* Work to complete
Filter these entries so that only lines with the word "json" remain.

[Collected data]
· · · · ·

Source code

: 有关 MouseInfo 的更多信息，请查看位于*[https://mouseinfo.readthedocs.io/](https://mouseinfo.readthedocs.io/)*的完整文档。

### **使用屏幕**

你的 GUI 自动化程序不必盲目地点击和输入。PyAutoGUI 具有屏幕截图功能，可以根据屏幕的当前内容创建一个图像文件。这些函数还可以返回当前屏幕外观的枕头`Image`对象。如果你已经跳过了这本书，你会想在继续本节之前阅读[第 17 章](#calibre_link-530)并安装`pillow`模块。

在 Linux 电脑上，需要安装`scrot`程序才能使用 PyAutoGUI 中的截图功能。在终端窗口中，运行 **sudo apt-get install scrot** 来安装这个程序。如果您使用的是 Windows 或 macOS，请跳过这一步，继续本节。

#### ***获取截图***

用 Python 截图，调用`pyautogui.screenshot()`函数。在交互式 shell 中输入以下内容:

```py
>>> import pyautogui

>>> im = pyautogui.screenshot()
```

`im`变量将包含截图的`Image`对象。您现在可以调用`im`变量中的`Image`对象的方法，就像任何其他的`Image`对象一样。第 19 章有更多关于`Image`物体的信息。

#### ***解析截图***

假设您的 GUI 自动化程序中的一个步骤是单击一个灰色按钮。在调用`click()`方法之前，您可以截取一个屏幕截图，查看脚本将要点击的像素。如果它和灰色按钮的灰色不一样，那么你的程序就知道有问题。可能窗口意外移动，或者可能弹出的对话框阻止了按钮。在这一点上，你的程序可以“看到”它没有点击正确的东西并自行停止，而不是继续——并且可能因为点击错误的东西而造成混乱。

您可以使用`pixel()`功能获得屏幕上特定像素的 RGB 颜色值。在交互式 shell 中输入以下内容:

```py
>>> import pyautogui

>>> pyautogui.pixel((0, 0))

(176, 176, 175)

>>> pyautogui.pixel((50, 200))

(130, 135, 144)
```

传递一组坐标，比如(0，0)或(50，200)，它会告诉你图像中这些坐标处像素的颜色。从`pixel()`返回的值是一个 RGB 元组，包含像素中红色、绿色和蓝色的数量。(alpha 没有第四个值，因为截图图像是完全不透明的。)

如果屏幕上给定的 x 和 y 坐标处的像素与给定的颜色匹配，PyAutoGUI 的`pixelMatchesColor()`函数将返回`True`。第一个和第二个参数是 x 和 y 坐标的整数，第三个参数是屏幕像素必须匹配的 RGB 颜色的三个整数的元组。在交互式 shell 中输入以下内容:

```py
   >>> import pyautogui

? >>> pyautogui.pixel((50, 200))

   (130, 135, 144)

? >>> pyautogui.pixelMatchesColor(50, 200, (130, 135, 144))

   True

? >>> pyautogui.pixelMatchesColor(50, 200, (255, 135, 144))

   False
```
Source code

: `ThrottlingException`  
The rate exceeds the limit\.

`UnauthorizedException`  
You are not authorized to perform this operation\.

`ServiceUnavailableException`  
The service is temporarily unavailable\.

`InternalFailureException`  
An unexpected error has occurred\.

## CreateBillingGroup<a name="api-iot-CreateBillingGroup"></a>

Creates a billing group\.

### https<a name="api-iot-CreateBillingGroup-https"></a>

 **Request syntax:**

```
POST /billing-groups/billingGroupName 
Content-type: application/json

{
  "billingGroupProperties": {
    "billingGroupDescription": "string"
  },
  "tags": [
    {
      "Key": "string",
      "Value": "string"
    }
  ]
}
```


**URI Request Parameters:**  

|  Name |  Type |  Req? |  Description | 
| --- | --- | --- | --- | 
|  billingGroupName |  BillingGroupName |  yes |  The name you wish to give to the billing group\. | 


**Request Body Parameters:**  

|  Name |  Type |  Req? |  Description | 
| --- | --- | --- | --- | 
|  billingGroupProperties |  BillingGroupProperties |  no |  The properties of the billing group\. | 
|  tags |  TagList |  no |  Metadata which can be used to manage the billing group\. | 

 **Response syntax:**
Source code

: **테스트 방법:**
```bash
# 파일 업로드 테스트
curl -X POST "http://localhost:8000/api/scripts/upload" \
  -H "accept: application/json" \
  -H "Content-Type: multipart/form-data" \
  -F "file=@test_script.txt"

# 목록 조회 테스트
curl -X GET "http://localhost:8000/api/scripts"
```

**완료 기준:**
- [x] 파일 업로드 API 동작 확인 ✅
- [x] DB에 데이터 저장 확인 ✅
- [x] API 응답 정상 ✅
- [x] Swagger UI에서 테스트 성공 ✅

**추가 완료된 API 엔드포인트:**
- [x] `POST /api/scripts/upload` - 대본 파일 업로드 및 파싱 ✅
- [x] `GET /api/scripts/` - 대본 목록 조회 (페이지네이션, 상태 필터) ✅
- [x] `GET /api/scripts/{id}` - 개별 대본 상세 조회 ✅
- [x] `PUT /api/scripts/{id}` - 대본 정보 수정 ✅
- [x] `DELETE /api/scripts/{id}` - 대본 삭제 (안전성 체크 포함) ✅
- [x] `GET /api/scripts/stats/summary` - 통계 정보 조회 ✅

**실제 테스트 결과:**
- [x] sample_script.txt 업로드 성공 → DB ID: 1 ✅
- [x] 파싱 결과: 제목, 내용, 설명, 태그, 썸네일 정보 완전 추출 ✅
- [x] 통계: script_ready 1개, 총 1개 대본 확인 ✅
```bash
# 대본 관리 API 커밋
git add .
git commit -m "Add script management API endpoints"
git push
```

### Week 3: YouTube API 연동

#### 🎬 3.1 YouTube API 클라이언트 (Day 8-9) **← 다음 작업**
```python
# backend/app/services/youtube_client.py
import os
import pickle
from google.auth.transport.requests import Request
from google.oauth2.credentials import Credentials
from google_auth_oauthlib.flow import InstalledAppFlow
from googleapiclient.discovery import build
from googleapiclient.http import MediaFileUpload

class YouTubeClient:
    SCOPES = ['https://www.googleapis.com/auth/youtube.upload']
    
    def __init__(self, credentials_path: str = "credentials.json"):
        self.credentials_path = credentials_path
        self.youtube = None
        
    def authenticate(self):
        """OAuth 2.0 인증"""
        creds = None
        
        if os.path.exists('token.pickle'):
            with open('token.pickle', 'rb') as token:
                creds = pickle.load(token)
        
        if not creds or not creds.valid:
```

· · · · ·

* Result
Content-type: application/json
  -H "accept: application/json" \
    def __init__(self, credentials_path: str = "credentials.json"):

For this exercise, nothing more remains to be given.